_Aim of the exercise_. How many lines in these entries contain the string "index"? Reply with the number alone.

Limb landmark coordinates
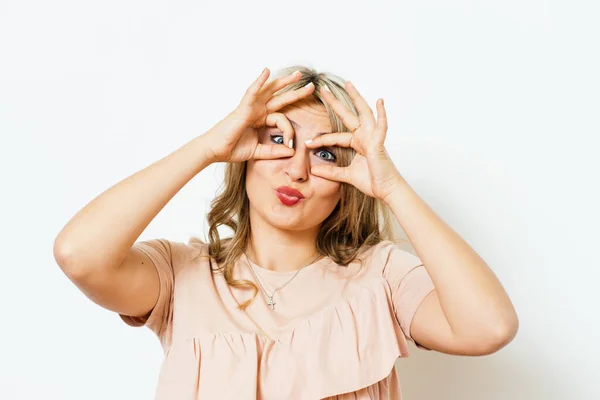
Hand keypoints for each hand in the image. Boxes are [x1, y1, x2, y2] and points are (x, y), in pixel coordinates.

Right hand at [202, 68, 314, 162]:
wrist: (215, 151)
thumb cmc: (232, 149)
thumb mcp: (258, 152)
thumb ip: (274, 151)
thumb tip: (291, 151)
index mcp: (261, 120)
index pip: (282, 119)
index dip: (289, 131)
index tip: (291, 145)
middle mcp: (257, 111)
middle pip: (280, 98)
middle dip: (295, 92)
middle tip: (310, 87)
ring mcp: (250, 107)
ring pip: (269, 91)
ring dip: (283, 82)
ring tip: (297, 76)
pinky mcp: (243, 108)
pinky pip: (252, 92)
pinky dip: (259, 81)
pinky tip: (267, 71)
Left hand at [305, 81, 402, 201]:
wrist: (386, 190)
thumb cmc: (372, 182)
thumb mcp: (346, 176)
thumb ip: (331, 172)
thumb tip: (314, 171)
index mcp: (357, 143)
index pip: (335, 137)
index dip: (321, 140)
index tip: (306, 143)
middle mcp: (365, 137)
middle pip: (348, 116)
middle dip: (335, 102)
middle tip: (323, 89)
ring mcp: (373, 138)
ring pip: (364, 113)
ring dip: (356, 98)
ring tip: (349, 84)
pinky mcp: (379, 143)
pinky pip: (381, 127)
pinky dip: (381, 114)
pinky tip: (379, 101)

_Answer for the task_. 8